No specific threat, but 'we're taking everything seriously'

? The Bush administration placed Americans at home and abroad on heightened terrorism alert Tuesday, warning that credible intelligence reports suggest a “high risk” of attacks timed to coincide with the Sept. 11 commemorations.

While President Bush and other administration officials urged citizens to be vigilant but go about their normal lives, the government closed some overseas embassies and increased security at airports, federal buildings and monuments in the face of credible threats against U.S. interests abroad. And Vice President Dick Cheney, who spent much of last fall working away from the president to guarantee presidential succession, canceled an evening appearance and returned to his secret location.

The actions came in response to the decision, approved by Bush, to raise the color-coded terror alert system from yellow, which means significant risk of attack, to orange, the second-highest category on the five-step scale. The nation had been on yellow alert since Homeland Security Director Tom Ridge unveiled the warning system last March.

There was no intelligence suggesting a domestic attack is imminent, the president and other administration officials stressed.

However, Atty. Gen. John Ashcroft and the FBI said, the high level of intercepted “chatter,” intelligence received within the last 24 hours, and refined analysis of earlier intelligence indicates possible car bombings and suicide attacks against U.S. assets in South Asia and the Middle East. And a high-ranking al-Qaida captive, whom U.S. officials refused to name, has indicated that attacks may be unfurled on Sept. 11.
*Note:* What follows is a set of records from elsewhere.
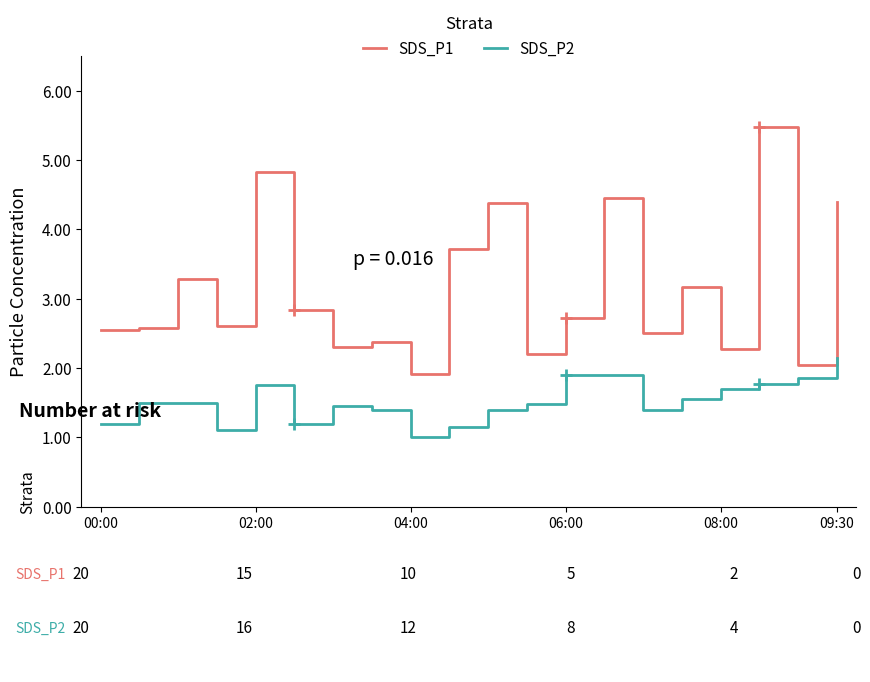

What is the minimum value for SDS_P1?

1.9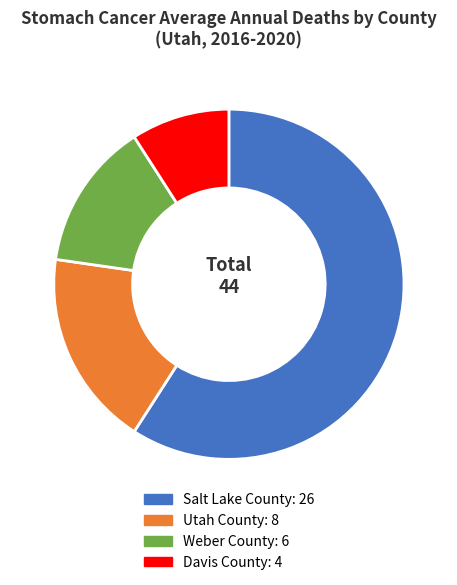

Does Salt Lake County account for over 50% of the chart?

Yes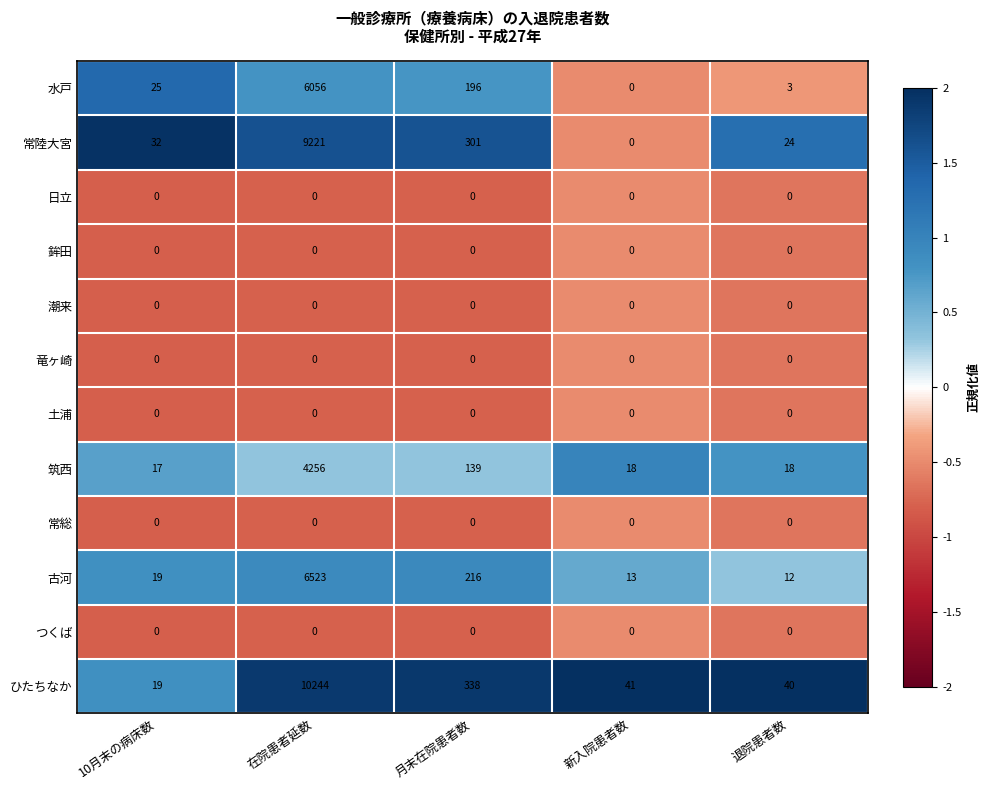

At which label is 古河 closest to 3267?

月末在院患者数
“The threats that we have heard recently remind us of the pattern of threats we heard prior to September the 11th,” Bush said. “We have no specific threat to America, but we’re taking everything seriously, obviously.”

One sign of that was the Pentagon’s last-minute decision to deploy live anti-aircraft missiles to launchers around the nation’s capital for a training exercise. Combat air patrols were already crisscrossing the skies over New York, Washington and elsewhere in preparation for the anniversary of last year’s attacks.
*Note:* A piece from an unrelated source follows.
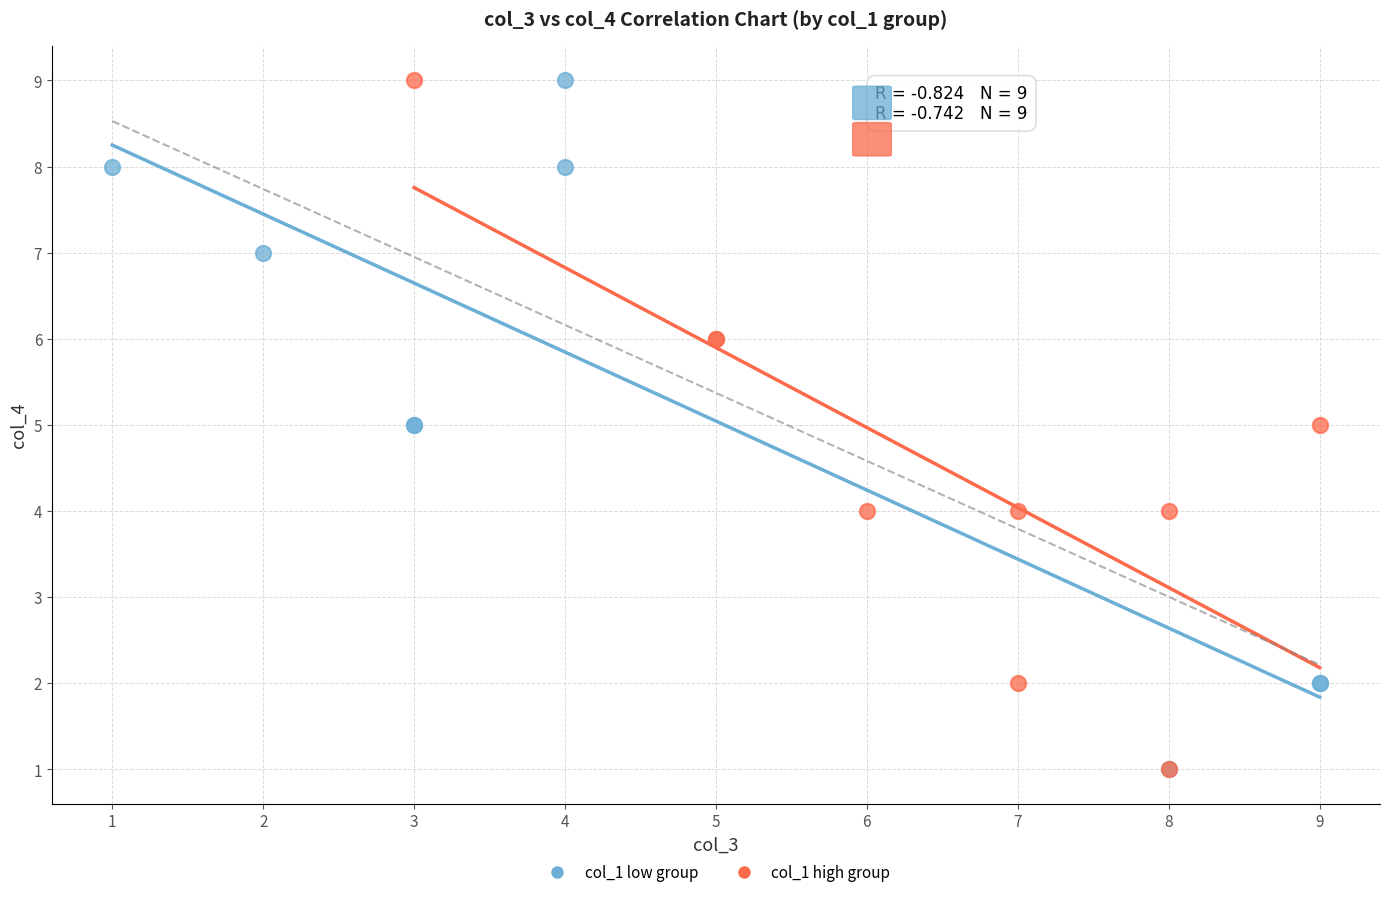

What are all the series names shown in the legend?

col_1 low group, col_1 high group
Ashcroft said South Asian al-Qaida cells were thought to be hoarding explosives. The terrorist network’s most likely targets, he said, would be U.S. airliners, other transportation and energy sector targets, embassies, U.S. military bases and national monuments.

In response, the government issued a worldwide caution to Americans traveling overseas, closed more than a dozen diplomatic outposts, stepped up security at military bases and U.S. landmarks, and deployed all available air marshals to the skies. Access to federal facilities was tightened, barriers erected in some places and other precautions taken, Ridge said at a news conference with the attorney general.

The FBI has established command posts at its field offices and dispatched more personnel to a continuously manned operations center.

The U.S. Customs Service tightened security at all of its ports of entry Tuesday and increased examinations of vehicles, cargo, passengers and mail.

Al-Qaida historically hasn’t launched major operations on symbolic dates, with the exception of the thwarted millennium attacks. “September 11th is an important date to us. September 11th is probably not the most critical or important date to a terrorist organization,” a senior FBI official said on condition of anonymity.

Still, Ashcroft said, lower-level al-Qaida operatives could view the date as “a suitable time to lash out in even small strikes to demonstrate their worldwide presence and resolve.”